Department of Urology, University Hospital Limerick, Limerick, Ireland.
Urologia. 2020 May;87(2):70-74. doi: 10.1177/0391560319840529. Epub 2019 Apr 16.
Radical inguinal orchidectomy with ligation and division of the spermatic cord at the deep inguinal ring is the treatment of choice for testicular mass suspicious of cancer. In the era of organ preserving and minimally invasive surgery, it may be possible to propose a less radical sub-inguinal orchidectomy that may avoid the morbidity associated with opening the inguinal canal. The effect of this approach on oncological margins is not known. The aim of this article was to investigate the presence of spermatic cord involvement after a radical inguinal orchidectomy with a view to test feasibility of a modified sub-inguinal approach for testicular tumour excision.
A retrospective study on all orchidectomies performed for suspected testicular cancer was performed at a single hospital from over an 8-year period from January 2005 to December 2013. Non-cancerous lesions were excluded after histopathological review. All testicular malignancies were included and detailed histopathological review was performed.
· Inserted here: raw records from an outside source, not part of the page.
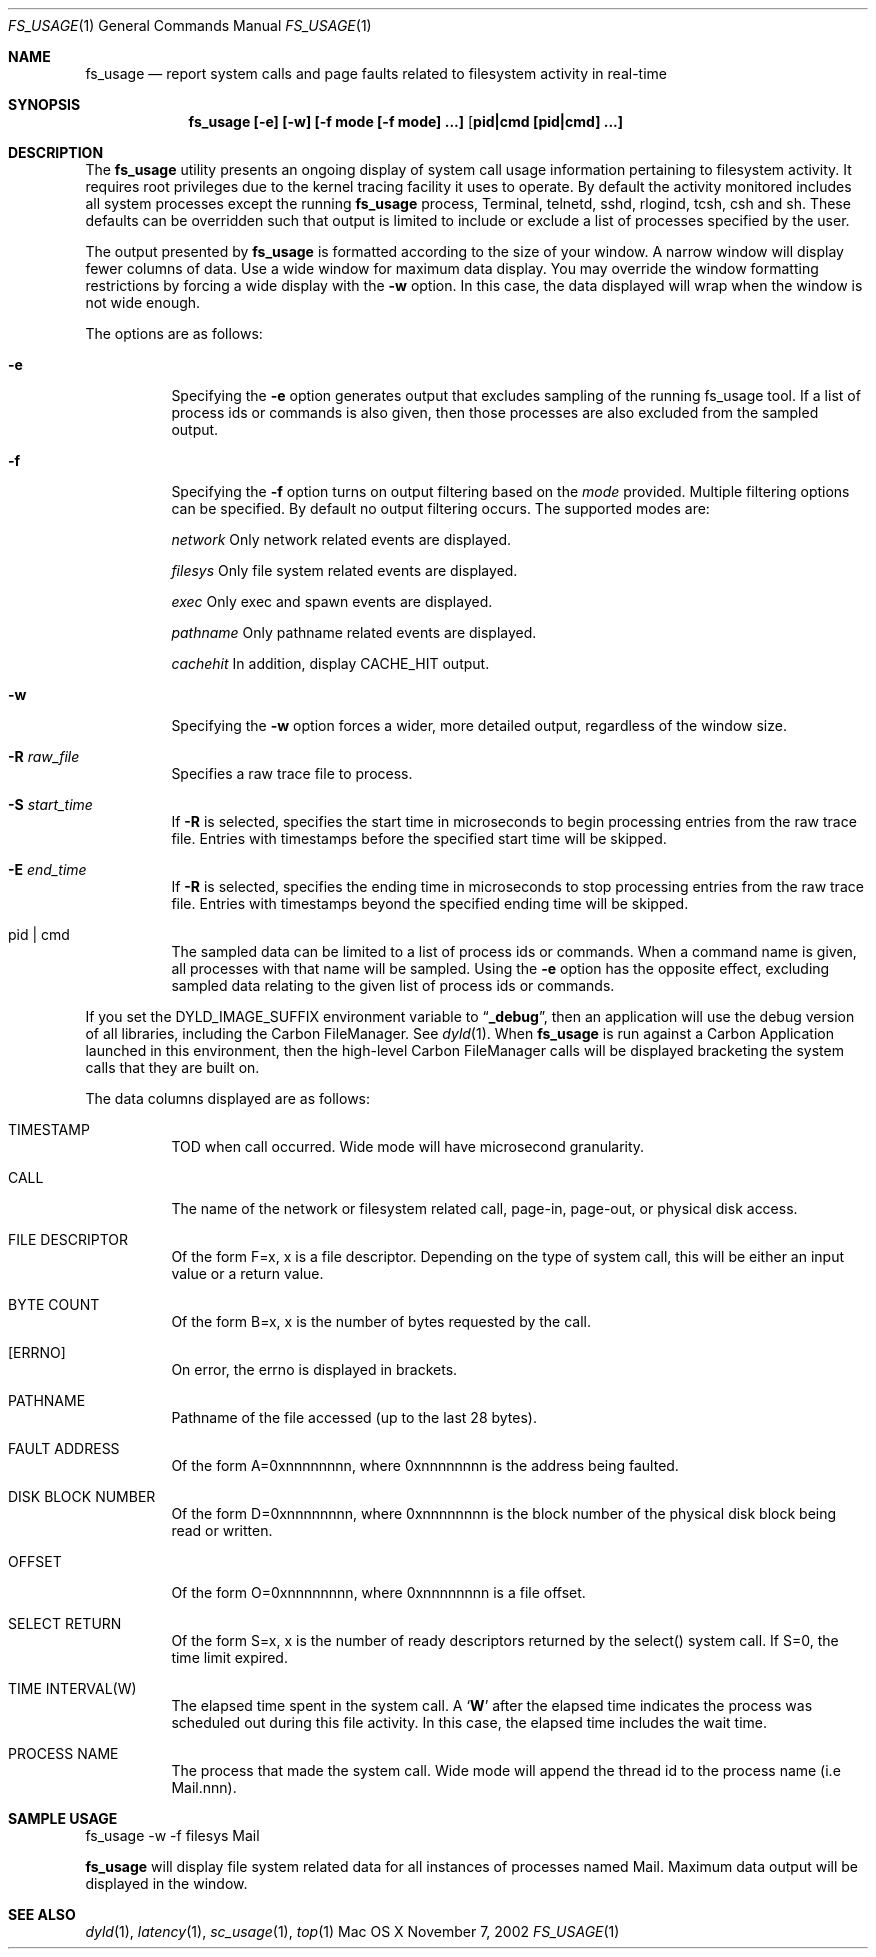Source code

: .\" Copyright (c) 2000, Apple Computer, Inc.  All rights reserved.
.\"
.Dd November 7, 2002
.Dt FS_USAGE 1
.Os "Mac OS X"
.Sh NAME
.Nm fs_usage
.Nd report system calls and page faults related to filesystem activity in
real-time
.Sh SYNOPSIS
.Nm fs_usage [-e] [-w] [-f mode [-f mode] ...] [ pid|cmd [pid|cmd] ...]
.Sh DESCRIPTION
The
.Nm fs_usage
utility presents an ongoing display of system call usage information
pertaining to filesystem activity.
It requires root privileges due to the kernel tracing facility it uses to
operate.
By default the activity monitored includes all system processes except the
running
.Nm fs_usage
process, Terminal, telnetd, sshd, rlogind, tcsh, csh and sh.
These defaults can be overridden such that output is limited to include or
exclude a list of processes specified by the user.
.Pp
The output presented by
.Nm fs_usage
is formatted according to the size of your window.
A narrow window will display fewer columns of data.
Use a wide window for maximum data display.
You may override the window formatting restrictions
by forcing a wide display with the
.Fl w
option.
In this case, the data displayed will wrap
when the window is not wide enough.
.Pp
The options are as follows:
.Bl -tag -width Ds
.\" ==========
.It Fl e
Specifying the
.Fl e
option generates output that excludes sampling
of the running fs_usage tool.
If a list of process ids or commands is also given,
then those processes are also excluded from the sampled output.
.\" ==========
.It Fl f
Specifying the
.Fl f
option turns on output filtering based on the
.Pa mode
provided.
Multiple filtering options can be specified.
By default no output filtering occurs.
The supported modes are:
.Pp
.Pa  network	
Only network related events are displayed.
.Pp
.Pa filesys	
Only file system related events are displayed.
.Pp
.Pa exec		
Only exec and spawn events are displayed.
.Pp
.Pa pathname	
Only pathname related events are displayed.
.Pp
.Pa cachehit	
In addition, display CACHE_HIT output.
.\" ==========
.It Fl w
Specifying the
.Fl w
option forces a wider, more detailed output,
regardless of the window size.
.\" ==========
.It Fl R Ar raw_file
Specifies a raw trace file to process.
.\" ==========
.It Fl S Ar start_time
If 
.Fl R
is selected, specifies the start time in microseconds to
begin processing entries from the raw trace file. Entries
with timestamps before the specified start time will be
skipped.
.\" ==========
.It Fl E Ar end_time
If 
.Fl R
is selected, specifies the ending time in microseconds to
stop processing entries from the raw trace file.  Entries
with timestamps beyond the specified ending time will be
skipped.
.\" ==========
.It  pid | cmd
The sampled data can be limited to a list of process ids or commands.
When a command name is given, all processes with that name will be sampled.
Using the
.Fl e
option has the opposite effect,
excluding sampled data relating to the given list
of process ids or commands.
.El
.Pp
If you set the DYLD_IMAGE_SUFFIX environment variable to
.Dq Li _debug ,
then an application will use the debug version of all libraries,
including the Carbon FileManager.
See
.Xr dyld 1 .
When
.Nm fs_usage
is run against a Carbon Application launched in this environment,
then the high-level Carbon FileManager calls
will be displayed bracketing the system calls that they are built on.
.Pp
The data columns displayed are as follows:
.Bl -tag -width Ds
.Pp
.It TIMESTAMP
TOD when call occurred.
Wide mode will have microsecond granularity.
.It CALL
The name of the network or filesystem related call, page-in, page-out,
or physical disk access.
.It FILE DESCRIPTOR
Of the form F=x, x is a file descriptor.
Depending on the type of system call,
this will be either an input value or a return value.
.It BYTE COUNT
Of the form B=x, x is the number of bytes requested by the call.
.It [ERRNO]
On error, the errno is displayed in brackets.
.It PATHNAME
Pathname of the file accessed (up to the last 28 bytes).
.It FAULT ADDRESS
Of the form A=0xnnnnnnnn,
where 0xnnnnnnnn is the address being faulted.
.It DISK BLOCK NUMBER
Of the form D=0xnnnnnnnn,
where 0xnnnnnnnn is the block number
of the physical disk block being read or written.
.It OFFSET    
Of the form O=0xnnnnnnnn, where 0xnnnnnnnn is a file offset.
.It SELECT RETURN
Of the form S=x, x is the number of ready descriptors returned
by the select() system call.
If S=0, the time limit expired.
.It TIME INTERVAL(W)
The elapsed time spent in the system call.
A 
.Sq Li W
after the elapsed time indicates the process was scheduled out
during this file activity.
In this case, the elapsed time includes the wait time.
.It PROCESS NAME
The process that made the system call.  Wide mode will append the
thread id to the process name (i.e Mail.nnn).
.El
.Pp
.Sh SAMPLE USAGE
.Pp
fs_usage -w -f filesys Mail
.Pp
.Nm fs_usage
will display file system related data
for all instances of processes named Mail.
Maximum data output will be displayed in the window.
.Sh SEE ALSO
.Xr dyld 1 ,
.Xr latency 1 ,
.Xr sc_usage 1 ,
.Xr top 1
A total of 121 orchidectomies were performed over the 8-year period. Three patients had spermatic cord involvement. Spermatic cord involvement did not adversely affect the outcome in these patients after a median follow-up of 5 years irrespective of tumour histology. The proximal spermatic cord was not involved in any testicular germ cell tumours on further cord sectioning, the only patient with proximal cord involvement had a B-cell lymphoma.
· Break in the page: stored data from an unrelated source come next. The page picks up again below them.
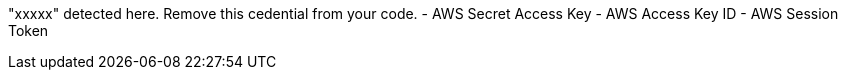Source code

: "xxxxx" detected here. Remove this cedential from your code.
- AWS Secret Access Key
- AWS Access Key ID
- AWS Session Token 
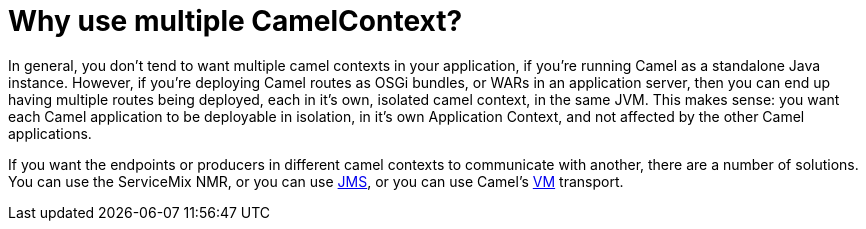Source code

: [[WhyusemultipleCamelContext-WhyusemultipleCamelContext]]
= Why use multiple CamelContext?

In general, you don't tend to want multiple camel contexts in your
application, if you're running Camel as a standalone Java instance.
However, if you're deploying Camel routes as OSGi bundles, or WARs in an
application server, then you can end up having multiple routes being
deployed, each in it's own, isolated camel context, in the same JVM.
This makes sense: you want each Camel application to be deployable in
isolation, in it's own Application Context, and not affected by the
other Camel applications.

If you want the endpoints or producers in different camel contexts to
communicate with another, there are a number of solutions. You can use
the ServiceMix NMR, or you can use xref:components::jms-component.adoc[JMS], or
you can use Camel's xref:components::vm-component.adoc[VM] transport.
We postulate that a sub-inguinal modified orchidectomy may be a less invasive alternative to radical inguinal orchidectomy, with comparable oncological outcomes based on low risk of spermatic cord involvement, which in itself is not a prognostic factor. We require further long-term follow-up studies on patients who have undergone this approach to validate the oncological outcomes and report the possible advantage of lower post-operative complications with this technique.
根治性腹股沟睾丸切除术联合精索在腹股沟深环处结扎和切断,是治疗疑似癌症的睾丸肿块的首选方法。在保留器官和微创手术的时代,有可能提出一种不太激进的精索下睾丸切除术,从而避免与开放腹股沟管相关的发病率。但这种方法对肿瘤切缘的影响尚不清楚。本文旨在研究根治性腹股沟睾丸切除术后精索的受累情况,以期探讨改良精索下方法切除睾丸肿瘤的可行性。
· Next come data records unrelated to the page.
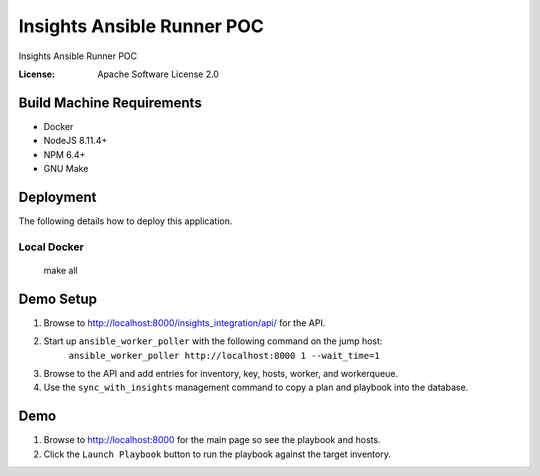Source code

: Insights Ansible Runner POC
===========================

Insights Ansible Runner POC

.. image:: https://img.shields.io/badge/built%20with-Cookiecutter%20Django-ff69b4.svg
     :target: https://github.com/pydanny/cookiecutter-django/
     :alt: Built with Cookiecutter Django


:License: Apache Software License 2.0

Build Machine Requirements
--------------------------

* Docker
* NodeJS 8.11.4+
* NPM 6.4+
* GNU Make


Deployment
----------

The following details how to deploy this application.


Local Docker
^^^^^^^^^^^^

    make all


Demo Setup
----------

#. Browse to http://localhost:8000/insights_integration/api/ for the API.

#. Start up ``ansible_worker_poller`` with the following command on the jump host:
     ``ansible_worker_poller http://localhost:8000 1 --wait_time=1``
#. Browse to the API and add entries for inventory, key, hosts, worker, and workerqueue.
#. Use the ``sync_with_insights`` management command to copy a plan and playbook into the database.


Demo
----

#. Browse to http://localhost:8000 for the main page so see the playbook and hosts.
#. Click the ``Launch Playbook`` button to run the playbook against the target inventory.
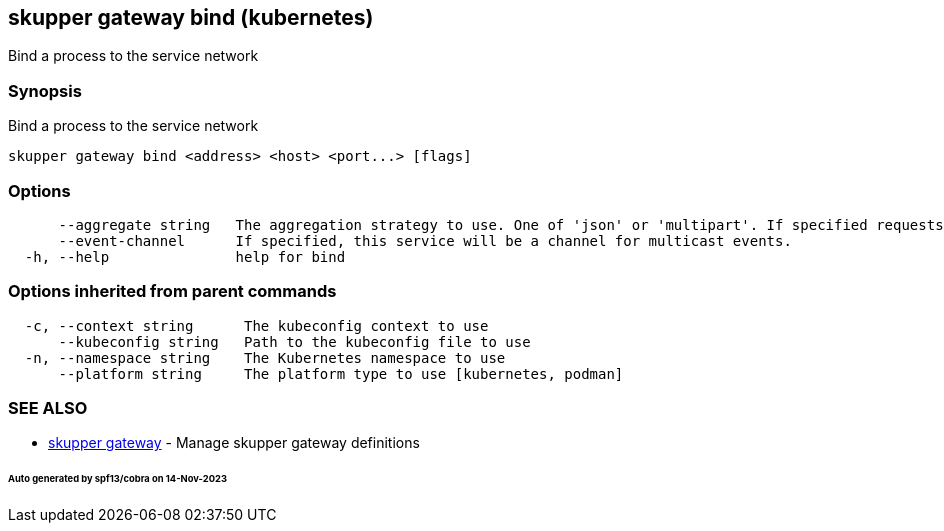 == skupper gateway bind (kubernetes)

Bind a process to the service network

=== Synopsis

Bind a process to the service network

----
skupper gateway bind <address> <host> <port...> [flags]
----

=== Options

----
      --aggregate string   The aggregation strategy to use. One of 'json' or 'multipart'. If specified requests to this service will be sent to all registered implementations and the responses aggregated.
      --event-channel      If specified, this service will be a channel for multicast events.
  -h, --help               help for bind
----

=== Options inherited from parent commands

----
  -c, --context string      The kubeconfig context to use
      --kubeconfig string   Path to the kubeconfig file to use
  -n, --namespace string    The Kubernetes namespace to use
      --platform string     The platform type to use [kubernetes, podman]
----

=== SEE ALSO

* xref:skupper_gateway.adoc[skupper gateway]	 - Manage skupper gateway definitions

[discrete]
====== Auto generated by spf13/cobra on 14-Nov-2023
在一家医院进行了一项回顾性研究,对 2005 年 1 月至 2013 年 12 月 8 年间所有疑似睾丸癌行睾丸切除术的患者进行了研究。组织病理学检查排除了非癌性病变。所有睾丸恶性肿瘤均被纳入,并进行了详细的组织病理学检查。
在 8 年期间共进行了 121 例睾丸切除术。3 例患者精索受累。在中位随访 5 年后,无论肿瘤组织学类型如何,这些患者的预后均未受影响。进一步对精索进行分段,发现近端精索未受累于任何睾丸生殖细胞肿瘤,唯一近端精索受累的患者患有 B 细胞淋巴瘤。
我们推测,精索下改良睾丸切除术可能是一种比根治性腹股沟睾丸切除术创伤更小的替代方法,基于精索受累的低风险,具有相似的肿瘤学结果,而精索受累本身并不是预后因素。我们需要对接受这种方法的患者进行进一步的长期随访研究,以验证肿瘤学结果,并报告该技术可能具有较低的术后并发症优势。